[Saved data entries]
---------------

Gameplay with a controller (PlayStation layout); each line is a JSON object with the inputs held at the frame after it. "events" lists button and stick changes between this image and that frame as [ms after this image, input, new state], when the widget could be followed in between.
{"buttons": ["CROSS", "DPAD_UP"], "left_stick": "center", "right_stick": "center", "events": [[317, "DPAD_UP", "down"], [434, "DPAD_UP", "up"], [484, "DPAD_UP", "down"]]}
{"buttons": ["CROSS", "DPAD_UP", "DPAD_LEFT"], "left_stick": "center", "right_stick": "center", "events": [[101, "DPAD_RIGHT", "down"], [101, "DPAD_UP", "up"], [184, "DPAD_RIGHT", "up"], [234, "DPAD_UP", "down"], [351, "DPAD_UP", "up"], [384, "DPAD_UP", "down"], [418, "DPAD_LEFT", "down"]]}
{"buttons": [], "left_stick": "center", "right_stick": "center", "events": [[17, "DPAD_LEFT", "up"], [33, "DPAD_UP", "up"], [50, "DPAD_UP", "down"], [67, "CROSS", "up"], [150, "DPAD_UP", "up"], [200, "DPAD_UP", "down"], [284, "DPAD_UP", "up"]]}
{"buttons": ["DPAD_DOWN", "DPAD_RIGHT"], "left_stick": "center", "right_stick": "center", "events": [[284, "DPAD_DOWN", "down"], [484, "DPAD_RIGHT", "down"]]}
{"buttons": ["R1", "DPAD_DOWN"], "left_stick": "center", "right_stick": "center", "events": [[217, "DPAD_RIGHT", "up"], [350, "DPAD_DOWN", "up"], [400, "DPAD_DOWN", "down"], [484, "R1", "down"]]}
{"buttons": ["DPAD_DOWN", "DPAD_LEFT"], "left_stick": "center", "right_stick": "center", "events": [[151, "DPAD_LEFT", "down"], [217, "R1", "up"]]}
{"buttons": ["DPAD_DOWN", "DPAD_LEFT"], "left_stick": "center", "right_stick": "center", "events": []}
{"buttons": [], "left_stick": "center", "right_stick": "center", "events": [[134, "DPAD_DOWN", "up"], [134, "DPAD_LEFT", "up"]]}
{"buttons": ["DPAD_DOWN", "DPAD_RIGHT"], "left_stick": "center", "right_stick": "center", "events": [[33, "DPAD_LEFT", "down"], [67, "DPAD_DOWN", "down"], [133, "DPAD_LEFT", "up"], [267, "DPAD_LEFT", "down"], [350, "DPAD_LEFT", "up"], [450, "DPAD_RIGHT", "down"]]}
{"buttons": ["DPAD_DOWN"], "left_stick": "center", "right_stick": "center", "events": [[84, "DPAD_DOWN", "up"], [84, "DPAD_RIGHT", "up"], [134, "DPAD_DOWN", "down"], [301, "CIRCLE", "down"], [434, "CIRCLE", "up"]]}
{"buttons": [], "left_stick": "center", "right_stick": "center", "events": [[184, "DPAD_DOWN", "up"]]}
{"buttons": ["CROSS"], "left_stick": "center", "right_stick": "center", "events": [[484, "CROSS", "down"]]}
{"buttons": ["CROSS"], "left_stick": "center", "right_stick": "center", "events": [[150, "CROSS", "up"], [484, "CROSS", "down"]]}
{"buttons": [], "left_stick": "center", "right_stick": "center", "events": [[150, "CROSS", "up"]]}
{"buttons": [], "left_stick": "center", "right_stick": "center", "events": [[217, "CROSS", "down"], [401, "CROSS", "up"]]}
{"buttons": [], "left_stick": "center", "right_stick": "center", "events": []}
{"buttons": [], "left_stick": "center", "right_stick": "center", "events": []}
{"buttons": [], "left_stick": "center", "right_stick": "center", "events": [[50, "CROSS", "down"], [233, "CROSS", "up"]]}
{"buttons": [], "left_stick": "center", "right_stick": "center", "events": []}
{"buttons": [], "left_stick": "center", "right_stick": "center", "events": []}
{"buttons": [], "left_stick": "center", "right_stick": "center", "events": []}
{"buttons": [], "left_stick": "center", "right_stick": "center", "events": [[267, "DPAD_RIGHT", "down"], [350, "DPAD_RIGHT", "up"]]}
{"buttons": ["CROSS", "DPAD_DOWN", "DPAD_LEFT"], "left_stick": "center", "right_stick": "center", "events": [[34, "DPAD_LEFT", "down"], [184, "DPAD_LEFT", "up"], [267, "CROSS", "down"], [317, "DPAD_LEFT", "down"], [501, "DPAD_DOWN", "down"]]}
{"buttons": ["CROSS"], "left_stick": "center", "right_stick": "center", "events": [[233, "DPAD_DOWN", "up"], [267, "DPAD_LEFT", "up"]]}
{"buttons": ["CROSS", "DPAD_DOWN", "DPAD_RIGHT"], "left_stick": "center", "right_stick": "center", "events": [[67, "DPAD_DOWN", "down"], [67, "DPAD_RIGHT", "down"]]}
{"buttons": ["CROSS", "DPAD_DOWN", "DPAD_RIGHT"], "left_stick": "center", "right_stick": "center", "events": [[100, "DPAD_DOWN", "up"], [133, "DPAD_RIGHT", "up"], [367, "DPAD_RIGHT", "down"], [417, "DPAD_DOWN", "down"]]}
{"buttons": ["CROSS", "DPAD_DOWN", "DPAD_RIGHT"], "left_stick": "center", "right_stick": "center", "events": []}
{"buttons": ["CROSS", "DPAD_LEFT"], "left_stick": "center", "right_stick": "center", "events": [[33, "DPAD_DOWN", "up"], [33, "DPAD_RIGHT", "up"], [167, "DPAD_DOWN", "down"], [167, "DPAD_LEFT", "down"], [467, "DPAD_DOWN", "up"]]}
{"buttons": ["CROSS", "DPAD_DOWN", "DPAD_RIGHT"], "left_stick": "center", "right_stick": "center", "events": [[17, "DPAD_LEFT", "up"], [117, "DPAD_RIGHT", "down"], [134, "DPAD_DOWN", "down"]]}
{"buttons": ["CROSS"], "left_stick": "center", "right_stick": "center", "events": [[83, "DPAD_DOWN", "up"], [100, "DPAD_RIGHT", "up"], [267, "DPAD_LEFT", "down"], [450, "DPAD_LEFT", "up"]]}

---------------

_WHAT TO WORK ON_
From the first line to the last, retype the records exactly as they stand above.

_COMPLETED EXERCISE_
Gameplay with a controller (PlayStation layout); each line is a JSON object with the inputs held at the frame after it. "events" lists button and stick changes between this image and that frame as [ms after this image, input, new state], when the widget could be followed in between.
{"buttons": ["CROSS", "DPAD_UP"], "left_stick": "center", "right_stick": "center", "events": [[317, "DPAD_UP", "down"], [434, "DPAD_UP", "up"], [484, "DPAD_UP", "down"]]}
{"buttons": ["CROSS", "DPAD_UP", "DPAD_LEFT"], "left_stick": "center", "right_stick": "center", "events": [[101, "DPAD_RIGHT", "down"], [101, "DPAD_UP", "up"], [184, "DPAD_RIGHT", "up"], [234, "DPAD_UP", "down"], [351, "DPAD_UP", "up"], [384, "DPAD_UP", "down"], [418, "DPAD_LEFT", "down"]]}
{"buttons": [], "left_stick": "center", "right_stick": "center", "events": [[17, "DPAD_LEFT", "up"], [33, "DPAD_UP", "up"], [50, "DPAD_UP", "down"], [67, "CROSS", "up"], [150, "DPAD_UP", "up"], [200, "DPAD_UP", "down"], [284, "DPAD_UP", "up"]]}
{"buttons": ["DPAD_DOWN", "DPAD_RIGHT"], "left_stick": "center", "right_stick": "center", "events": [[284, "DPAD_DOWN", "down"], [484, "DPAD_RIGHT", "down"]]}
{"buttons": ["R1", "DPAD_DOWN"], "left_stick": "center", "right_stick": "center", "events": [[217, "DPAD_RIGHT", "up"], [350, "DPAD_DOWN", "up"], [400, "DPAD_DOWN", "down"], [484, "R1", "down"]]}
{"buttons": ["DPAD_DOWN", "DPAD_LEFT"], "left_stick": "center", "right_stick": "center", "events": [[151, "DPAD_LEFT", "down"], [217, "R1", "up"]]}
{"buttons": ["DPAD_DOWN", "DPAD_LEFT"], "left_stick": "center", "right_stick": "center", "events": []}
{"buttons": [], "left_stick": "center", "right_stick": "center", "events": [[134, "DPAD_DOWN", "up"], [134, "DPAD_LEFT", "up"]]}
{"buttons": ["DPAD_DOWN", "DPAD_RIGHT"], "left_stick": "center", "right_stick": "center", "events": [[33, "DPAD_LEFT", "down"], [67, "DPAD_DOWN", "down"], [133, "DPAD_LEFT", "up"], [267, "DPAD_LEFT", "down"], [350, "DPAD_LEFT", "up"], [450, "DPAD_RIGHT", "down"]]}
{"buttons": ["DPAD_DOWN"], "left_stick": "center", "right_stick": "center", "events": [[84, "DPAD_DOWN", "up"], [84, "DPAD_RIGHT", "up"], [134, "DPAD_DOWN", "down"], [301, "CIRCLE", "down"], [434, "CIRCLE", "up"]]}
{"buttons": [], "left_stick": "center", "right_stick": "center", "events": [[184, "DPAD_DOWN", "up"]]}
{"buttons": ["CROSS"], "left_stick": "center", "right_stick": "center", "events": [[484, "CROSS", "down"]]}
{"buttons": ["CROSS"], "left_stick": "center", "right_stick": "center", "events": [[150, "CROSS", "up"], [484, "CROSS", "down"]]}
{"buttons": [], "left_stick": "center", "right_stick": "center", "events": [[150, "CROSS", "up"]]}
{"buttons": [], "left_stick": "center", "right_stick": "center", "events": [[217, "CROSS", "down"], [401, "CROSS", "up"]]}
{"buttons": [], "left_stick": "center", "right_stick": "center", "events": []}
{"buttons": [], "left_stick": "center", "right_stick": "center", "events": []}
{"buttons": [], "left_stick": "center", "right_stick": "center", "events": [[50, "CROSS", "down"], [233, "CROSS", "up"]]}
{"buttons": [], "left_stick": "center", "right_stick": "center", "events": []}
{"buttons": [], "left_stick": "center", "right_stick": "center", "events": []}
{"buttons": [], "left_stick": "center", "right_stick": "center", "events": []}
{"buttons": [], "left_stick": "center", "right_stick": "center", "events": [[267, "DPAD_RIGHT", "down"], [350, "DPAD_RIGHT", "up"]]}
{"buttons": ["CROSS", "DPAD_DOWN", "DPAD_LEFT"], "left_stick": "center", "right_stick": "center", "events": [[34, "DPAD_LEFT", "down"], [184, "DPAD_LEFT", "up"], [267, "CROSS", "down"], [317, "DPAD_LEFT", "down"], [501, "DPAD_DOWN", "down"]]}
{"buttons": ["CROSS"], "left_stick": "center", "right_stick": "center", "events": [[233, "DPAD_DOWN", "up"], [267, "DPAD_LEFT", "up"]]}
{"buttons": ["CROSS", "DPAD_DOWN", "DPAD_RIGHT"], "left_stick": "center", "right_stick": "center", "events": [[67, "DPAD_DOWN", "down"], [67, "DPAD_RIGHT", "down"]]}
{"buttons": ["CROSS", "DPAD_DOWN", "DPAD_RIGHT"], "left_stick": "center", "right_stick": "center", "events": [[100, "DPAD_DOWN", "up"], [133, "DPAD_RIGHT", "up"], [367, "DPAD_RIGHT", "down"], [417, "DPAD_DOWN", "down"]]}
{"buttons": ["CROSS", "DPAD_DOWN", "DPAD_RIGHT"], "left_stick": "center", "right_stick": "center", "events": []}
{"buttons": ["CROSS", "DPAD_LEFT"], "left_stick": "center", "right_stick": "center", "events": [[33, "DPAD_DOWN", "up"], [33, "DPAD_RIGHT", "up"], [167, "DPAD_DOWN", "down"], [167, "DPAD_LEFT", "down"], [467, "DPAD_DOWN", "up"]]}
{"buttons": ["CROSS", "DPAD_DOWN", "DPAD_RIGHT"], "left_stick": "center", "right_stick": "center", "events": [[17, "DPAD_LEFT", "up"], [117, "DPAD_RIGHT", "down"], [134, "DPAD_DOWN", "down"]]}
{"buttons": ["CROSS"], "left_stick": "center", "right_stick": "center", "events": [[83, "DPAD_DOWN", "up"], [100, "DPAD_RIGHT", "up"], [267, "DPAD_LEFT", "down"], [450, "DPAD_LEFT", "up"]]}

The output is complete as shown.